その歌詞に大事なセリフが隠れているのに、多すぎて全部拾えないので見ている集中力が切れてしまったのが残念。
歌は1発目だけで印象付けられると思った。
多いとそこだけミュージカル風に感じる。
黒子集団
これ、とても良かった!単に舞台装置を変えるだけでなく、しっかりと民衆の声などを表現していた。
うねうねとした動きから、浮かばれない魂のはいずる姿にも見えて、戦時中の悲惨さを強調出来ていた。
ベルセルク知ってる人ならわかると思うんですが、日光のある時の弱めの死霊の感じを思い出した。(漫画ネタですみません)
衣装と舞台小物
ま〜時代背景に合わせて良くここまで再現したな!!と感心した。
女性従業員のスカートが巻きスカートなんだが、同じ昭和でも巻く向きが違っていたりするこだわり様。これは誰も気がつかないと思うので知ってる人が気がつくとめちゃくちゃ嬉しいやつw
ラストでの娘ちゃんの頭が大きすぎて、せっかくの綺麗なお着物があまり見えないのが残念だった。
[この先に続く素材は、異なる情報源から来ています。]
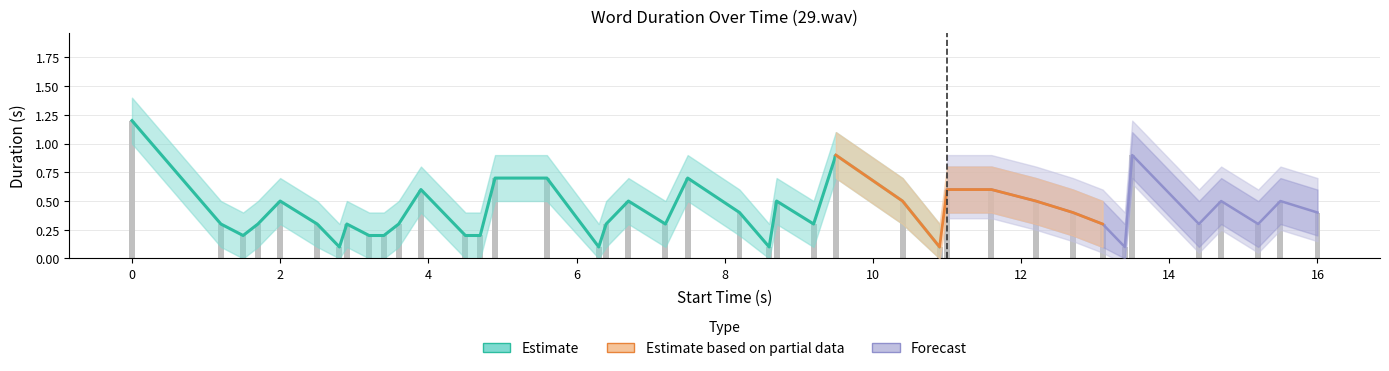

The value of word_duration at 0 is 0.5. True or false?

False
照明で頭部だけ目立つので頭は一回り小さくても良かったのかもと思う。
作りも、もう少しリアルでも良かったかもしれない。せっかくの演技が視界に入る頭に持っていかれた。
開演初っ端の現代(s42年)人の3人がどんな時代背景だったのかをコミカルに話し出す前口上は楽しく、すんなりと頭に入ってきて大変良かった。
と、まぁ、あらすじはそっちのけでキャラ別に印象に残った感想を述べてみましたw
残り公演、8/26と8/27があります。
席、まだあるかなぁ?とても良い舞台だったのでお時間のある方は是非ご覧ください!!